Victoria FC Louvain
- Full name: Victoria Football Club Louvain
- Founded: 26 May 1920; 105 years ago (founded)
- Dissolved: 16 August 1945; 80 years ago (merged into Daring Club Leuven)
- League: 1942–43 Belgian Second Provincial Division

= Victoria FC Louvain =

Belgian football club

Victoria FC Louvain, was a Belgian football club from the city of Leuven, Flemish Brabant that existed between 1920 and 1945, when it ceased to exist and unofficially merged into Daring Club Leuven.

==History==
The club was founded and joined the Belgian FA on 26 May 1920, starting in the Second Provincial Division. In 1926, the club reached the national level for the first time, entering the Belgian Third Division, where it was paired with city rivals Stade Leuven and from 1928 as well with SC Leuven. Together with SC Leuven, Victoria dropped back into the provincial leagues following the 1928–29 season.

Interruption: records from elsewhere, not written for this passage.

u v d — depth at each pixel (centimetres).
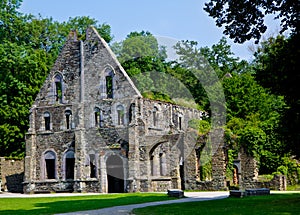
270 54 2777
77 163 5262
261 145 4991
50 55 7062
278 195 3412
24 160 5578
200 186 5066
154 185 4972
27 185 5428
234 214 2195
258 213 2197
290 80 2642
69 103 5481
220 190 4956
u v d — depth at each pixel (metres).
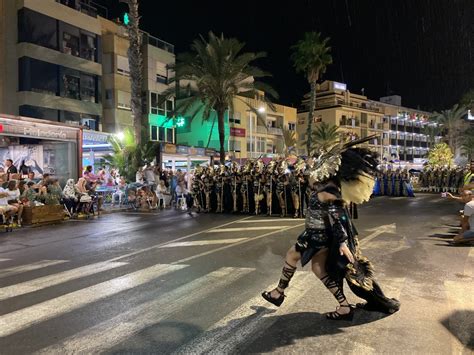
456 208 17.42
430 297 5.24
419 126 80.88
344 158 4.37
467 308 4.85
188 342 4.00
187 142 43.38
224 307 4.97
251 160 16.53
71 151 17.39
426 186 34.97
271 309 4.88
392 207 18.06
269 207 15.17
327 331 4.21
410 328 4.27
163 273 6.65
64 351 3.86
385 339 4.00
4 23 27.59
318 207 4.40
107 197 20.02
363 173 4.32
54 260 7.90
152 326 4.41
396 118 75.25
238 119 45.62
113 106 34.09
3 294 5.68
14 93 28.14
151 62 36.88
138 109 21.25
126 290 5.75
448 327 4.29
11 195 12.66
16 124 14.80
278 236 10.16
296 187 14.14
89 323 4.54
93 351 3.85
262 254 8.00
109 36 34.28
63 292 5.72
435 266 6.85
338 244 4.25
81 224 13.30
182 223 13.12
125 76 34.94
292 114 54.22
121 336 4.17
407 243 8.95
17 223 12.82
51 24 29.64
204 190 16.75
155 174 19.80
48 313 4.88
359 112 64.94
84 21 32.09
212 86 25.20
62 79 30.30
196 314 4.75
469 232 8.67
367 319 4.52
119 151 21.06
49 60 29.38
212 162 25.88
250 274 6.48
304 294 5.43
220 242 9.41
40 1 28.80
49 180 14.73
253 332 4.21
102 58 34.41
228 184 16.47
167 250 8.58
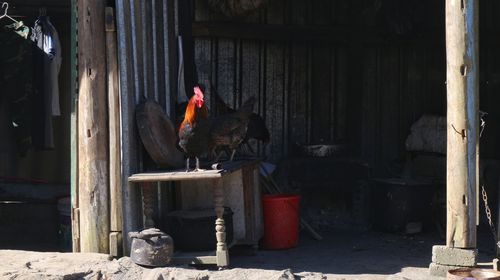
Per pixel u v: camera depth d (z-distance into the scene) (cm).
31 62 937
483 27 1038
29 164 1041
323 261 805
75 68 772
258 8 938
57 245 923
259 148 1009
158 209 786
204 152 730
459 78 700
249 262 797
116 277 696
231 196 821
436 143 1022
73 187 775
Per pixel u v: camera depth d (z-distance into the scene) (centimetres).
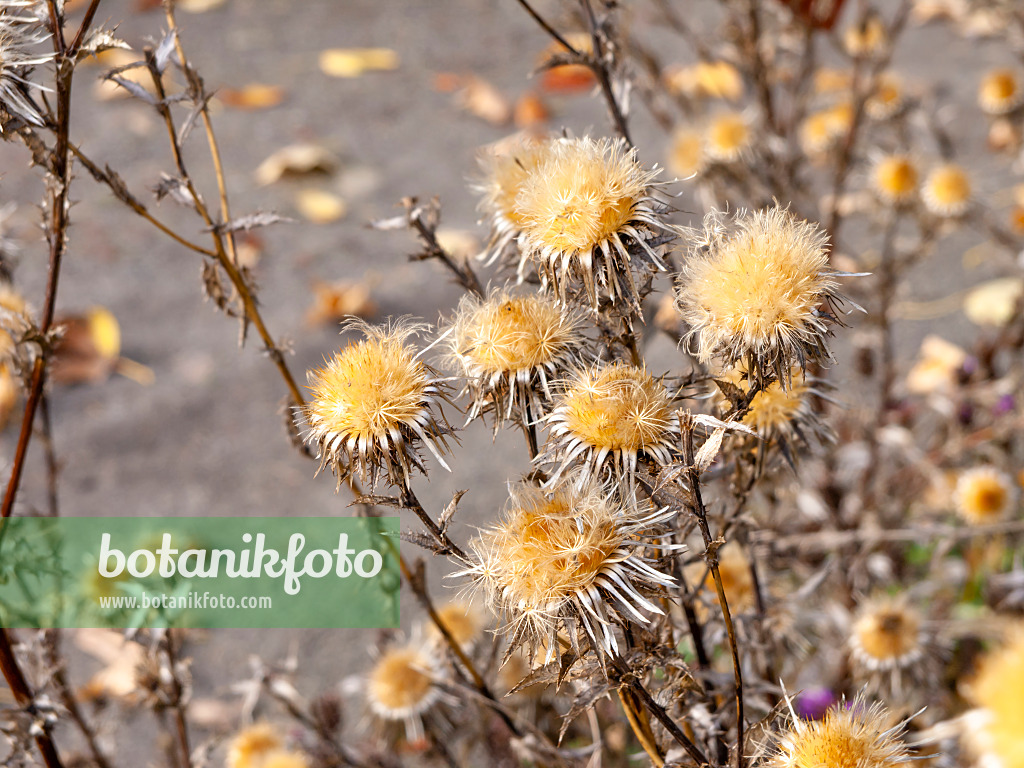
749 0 93
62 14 53
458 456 109
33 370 57
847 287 95
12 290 62
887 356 94
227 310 60
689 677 50
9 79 51
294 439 61
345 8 221
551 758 59
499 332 49
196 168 158
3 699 68
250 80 186
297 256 142
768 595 62
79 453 112
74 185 153
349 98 182
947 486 89
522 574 47
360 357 48
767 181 91
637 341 52
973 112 159
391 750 68
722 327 48
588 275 48
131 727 84
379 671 67
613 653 47
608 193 48
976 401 93
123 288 135
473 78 187
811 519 87
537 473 49
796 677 71
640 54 95
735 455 54
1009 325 93
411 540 49
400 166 161
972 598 86
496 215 54
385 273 136
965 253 136
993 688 50
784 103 124
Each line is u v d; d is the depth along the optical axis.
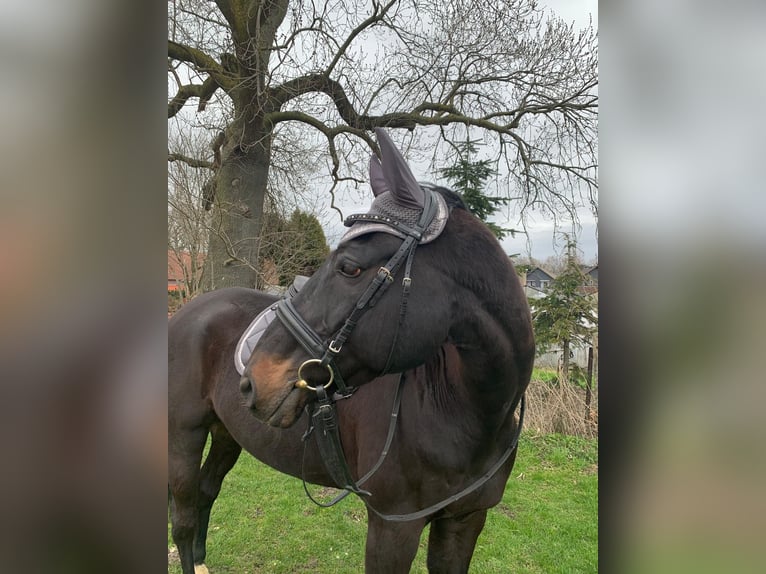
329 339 1.41
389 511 1.68
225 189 7.00
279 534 3.50
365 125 7.23
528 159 6.98
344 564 3.13
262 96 6.65
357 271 1.38
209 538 3.42
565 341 6.15
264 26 6.63
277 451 2.11
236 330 2.50
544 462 4.95
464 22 6.53
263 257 8.88
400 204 1.41
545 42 6.53
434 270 1.40
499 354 1.45
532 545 3.40
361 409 1.81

In 1933 Victoria again returned to the Third Division, now meeting another team from Leuven with Hooger Op FC Leuven. Victoria avoided relegation successfully and was awarded by again being paired with Stade Leuven and SC Leuven the following season. After four seasons of national football, Victoria relegated again in 1937 and would never return. The club relegated into the Belgian Second Provincial Division in 1939 and further into the Belgian Third Provincial Division in 1943. After World War II, several clubs from Leuven merged, with Victoria ceasing to exist and unofficially merging with SC Louvain, which continued as Daring Club Leuven. The club was finally officially disestablished on 16 augustus 1945.